The Dwell 24: Blue Green Works

At Blue Green Works, creative director Peter B. Staples creates lighting fixtures inspired by film, architecture, and New York City.

The Dwell 24: Blue Green Works

At Blue Green Works, creative director Peter B. Staples creates lighting fixtures inspired by film, architecture, and New York City.

Designer Peter B. Staples brings a cinematographer’s eye to his designs for Blue Green Works, the studio he founded last year with longtime collaborators James McAvey and Dan Persechini, who handle the business side of things. 

Staples studied film in college, when he considered the field the nexus of his curiosities about architecture, fashion, and narrative, but eventually found his way to design, where his multifaceted interests have informed his work. 

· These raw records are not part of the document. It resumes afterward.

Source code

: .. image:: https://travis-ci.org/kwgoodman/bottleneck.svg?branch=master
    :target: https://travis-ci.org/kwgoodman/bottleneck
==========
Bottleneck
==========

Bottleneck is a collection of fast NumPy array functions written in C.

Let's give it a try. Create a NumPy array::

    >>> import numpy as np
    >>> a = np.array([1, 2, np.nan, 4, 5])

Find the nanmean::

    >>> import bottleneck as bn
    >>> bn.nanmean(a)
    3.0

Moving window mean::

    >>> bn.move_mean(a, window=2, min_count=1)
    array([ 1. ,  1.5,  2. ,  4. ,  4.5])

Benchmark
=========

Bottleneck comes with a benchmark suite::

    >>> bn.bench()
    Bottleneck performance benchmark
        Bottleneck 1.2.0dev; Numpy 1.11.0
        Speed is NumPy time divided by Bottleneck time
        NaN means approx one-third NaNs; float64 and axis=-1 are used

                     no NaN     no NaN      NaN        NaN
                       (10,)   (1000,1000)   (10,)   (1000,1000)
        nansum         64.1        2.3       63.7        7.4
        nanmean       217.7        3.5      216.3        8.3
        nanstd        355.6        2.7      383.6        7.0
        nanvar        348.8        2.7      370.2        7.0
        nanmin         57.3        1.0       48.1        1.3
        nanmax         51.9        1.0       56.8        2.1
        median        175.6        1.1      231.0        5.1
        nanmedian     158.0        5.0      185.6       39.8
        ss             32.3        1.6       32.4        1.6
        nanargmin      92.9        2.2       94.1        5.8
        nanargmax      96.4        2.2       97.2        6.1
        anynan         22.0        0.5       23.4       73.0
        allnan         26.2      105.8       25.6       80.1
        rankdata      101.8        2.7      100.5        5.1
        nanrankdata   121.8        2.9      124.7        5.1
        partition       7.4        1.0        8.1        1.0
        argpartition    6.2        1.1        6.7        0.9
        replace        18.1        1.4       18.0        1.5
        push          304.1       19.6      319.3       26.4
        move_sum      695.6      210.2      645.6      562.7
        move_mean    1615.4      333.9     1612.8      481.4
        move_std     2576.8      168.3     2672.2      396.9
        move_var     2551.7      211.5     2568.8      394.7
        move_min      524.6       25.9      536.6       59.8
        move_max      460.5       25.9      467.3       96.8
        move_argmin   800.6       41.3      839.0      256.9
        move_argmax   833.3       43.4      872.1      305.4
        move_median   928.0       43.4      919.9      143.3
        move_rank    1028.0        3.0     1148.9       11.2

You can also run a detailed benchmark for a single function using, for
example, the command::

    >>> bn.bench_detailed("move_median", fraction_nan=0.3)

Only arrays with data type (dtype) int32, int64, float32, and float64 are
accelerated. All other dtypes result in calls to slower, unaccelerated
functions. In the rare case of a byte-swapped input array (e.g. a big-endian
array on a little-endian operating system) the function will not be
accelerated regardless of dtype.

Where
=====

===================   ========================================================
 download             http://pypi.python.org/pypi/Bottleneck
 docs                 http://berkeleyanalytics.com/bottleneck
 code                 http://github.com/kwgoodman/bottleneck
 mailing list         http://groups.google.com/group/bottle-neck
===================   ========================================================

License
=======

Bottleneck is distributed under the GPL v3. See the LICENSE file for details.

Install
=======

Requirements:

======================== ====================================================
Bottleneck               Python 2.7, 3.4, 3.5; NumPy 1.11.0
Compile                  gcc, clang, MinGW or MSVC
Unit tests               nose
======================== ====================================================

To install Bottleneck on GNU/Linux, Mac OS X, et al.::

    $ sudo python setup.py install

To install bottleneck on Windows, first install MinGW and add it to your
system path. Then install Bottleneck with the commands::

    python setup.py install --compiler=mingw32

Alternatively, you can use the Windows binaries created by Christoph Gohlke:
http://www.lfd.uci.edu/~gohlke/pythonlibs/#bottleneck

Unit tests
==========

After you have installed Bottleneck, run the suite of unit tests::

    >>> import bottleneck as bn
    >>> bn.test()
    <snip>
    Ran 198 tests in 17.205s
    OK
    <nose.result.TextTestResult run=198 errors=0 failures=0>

Take the studio’s inaugural Palm lighting collection, which was inspired by the "brutal beach modernism" and storied hedonism of Fire Island Pines, the gay vacation destination. "The luminaires were conceived around sex and voyeurism," Staples says. "They change as you move through them and play with different vantage points or transparencies."

The studio is based in New York, and the city is providing more inspiration for its next act. "Here, people live out their dreams on the streets and in the restaurants, inside stores and bars," Staples says. "I think it’s all kind of like a movie."

Learn more about Staples by reading the Q&A below.

Hometown: Moline, Illinois

Describe what you make in 140 characters. We make lighting fixtures using steel, brass, slumped glass, and fiberglass.

What's the last thing you designed? We just launched our first collection of lighting: it's a total of seven pieces between two series.

Do you have a daily creative ritual? Music and coffee.

How do you procrastinate? Listing to the same song on repeat until I find some clarity.

What everyday object would you like to redesign? Why? Ceiling fans and televisions. I just think we could do better. They should be great objects, not just appliances.

Who are your heroes (in design, in life, in both)? Horace Gifford, Jim Jarmusch, Piet Hein Eek, Rihanna, Billy Cotton, Frank O'Hara, and Nina Simone.

What skill would you most like to learn? Carpentry.

What is your most treasured possession? I have a painting of Olivia Hussey from Franco Zeffirelli's Romeo and Juliet that my grandmother painted from a photo in Life Magazine. It hung in the entryway of their house when I was a kid and I always loved it. It's mesmerizing — Juliet has this amazingly intense gaze and the composition is a bit off. I have it in my apartment now and I'm more in love with it every day.

What's your earliest memory of an encounter with design? I grew up in a Gustav Stickley house surrounded by craftsman furniture. I remember it as being rich and moody like the inside of an instrument: a lot of wood, a lot of resonance. I also remember playing on a golden shag rug and dancing to the Velvet Underground.

What contemporary design trend do you despise? Despise is a strong word but I'm worried about how much marble we have left.

Finish this statement: All design should... Serve a purpose while making you feel something.

What's in your dream house? A Joe D'Urso coffee table, a Piet Hein Eek cabinet, some great Stickley chairs, some Donald Judd art, white slipcovered sofas, and my friends.

How do you want design to be different after we emerge from the pandemic? More realistic. More open. More approachable. More conscious.